What is Counselling?
What is Counselling?
Type in ‘What is counselling?’ to a search engine and you will find that it is called a ‘talking therapy’. The implication is that it helps to talk to someone else about our feelings and thoughts. While we may have found this to be true in our life already, it can also raise some real questions. I think these questions point to limits in this idea of counselling. Counselling isn’t a talking therapy as much as a relational therapy.
More than talking
How does talking solve anything? Why do I need to see someone trained, if all they need to do is listen? What do I talk about? What if I have nothing to say? Will the counsellor get me? Respect me? Like me? Will I end up spilling everything and looking foolish? What will they say back?
These questions highlight the limits of counselling as a talking therapy. Counselling goes beyond talk*. Rather, talking is the vehicle for something else that is transformative: a new kind of relationship. Counselling holds that, inasmuch as problems are woven from relationships past or present, so they can be untangled in relationship.
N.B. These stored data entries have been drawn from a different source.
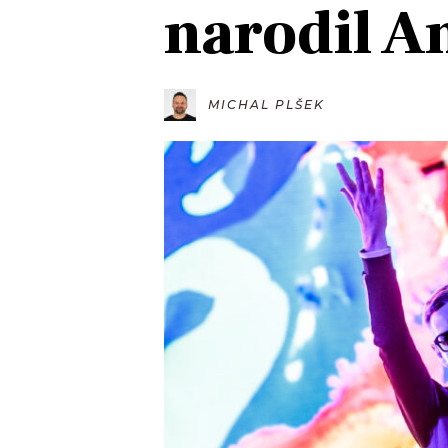
narodil A
JAK NALADIT
RÁDIO
MICHAL PLŠEK
APLIKACE
PLAYLIST
PROGRAM
JAK NALADI
SOUTĚŽE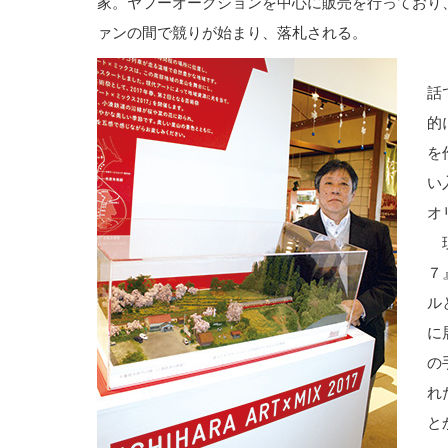
家。ヤフーオークションを中心に販売を行っており
ァンの間で競りが始まり、落札される。
「
話
的
を
い
オ
現
７
ル
に
の
れ
と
You wouldn’t say that football is kicking a ball and trying to get it into a goal (well, some might!). There are various tactics and skills that all go towards scoring more goals than the other team. Similarly, in counselling, there are different relationships that occur between the client and counsellor. Some might be needed at different times in a session or over sessions. Some might be needed in different life circumstances, when the opponents start doing something different: some when we are ‘losing’ and at the bottom of the table; some to simply stop letting in any more goals; some to help us play more freely, score more abundantly and become top-five challengers. They are all part of counselling.
More than tactics
Of course, relating relationships to football tactics has serious limits. A primary one is that, fundamentally, a meaningful relationship cannot be a means to an end. Thus, these relationships cannot be tactics used by a counsellor in order to make the client better. This strays into the dark side of therapy, where we might need to show results in order to prove ourselves or our modality. Rather, defining counselling as a relational therapy necessitates that, at its roots, the counsellor cares for the client, respects them, and values them as a person, seeking to respond to them in ways that are helpful and avoiding ways that are unhelpful to their whole being and not just the ‘symptoms’ that might look good on a league table.
Nevertheless, there are different types of relationship that can emerge in the counselling room (and in everyday life) and that all have the potential to be helpful or harmful. They can be helpful, if the counsellor meets the client in the relationship with respect and care, and will often be unhelpful, if the counsellor fails to do this. A counsellor’s training should be extensive enough (and involve sufficient personal therapy for themselves) to help them, more often than not, sense what type of relationship is needed and is emerging, and be available to offer that relationship to the client when they need it.
What do you mean by a relationship?
A relationship is simply how we relate to or connect with another person. There are many different ways we can relate: as children, parents, students, teachers, mentees, mentors, managers, peers, friends and even as humans. In the next blog, I will discuss four main ways that the counsellor and client might find themselves relating, and how these have the potential to be helpful or unhelpful. Hopefully, this will help to demystify counselling further and point to what clients might expect from counselling, how it can be deeply helpful, and why counsellors need sufficient training to avoid inadvertent harm.
* This is evident by the fact that you may use creative means (sand trays, collages, images, etc.) in therapy, and, indeed, some sessions have been recorded where neither counsellor or client said a word!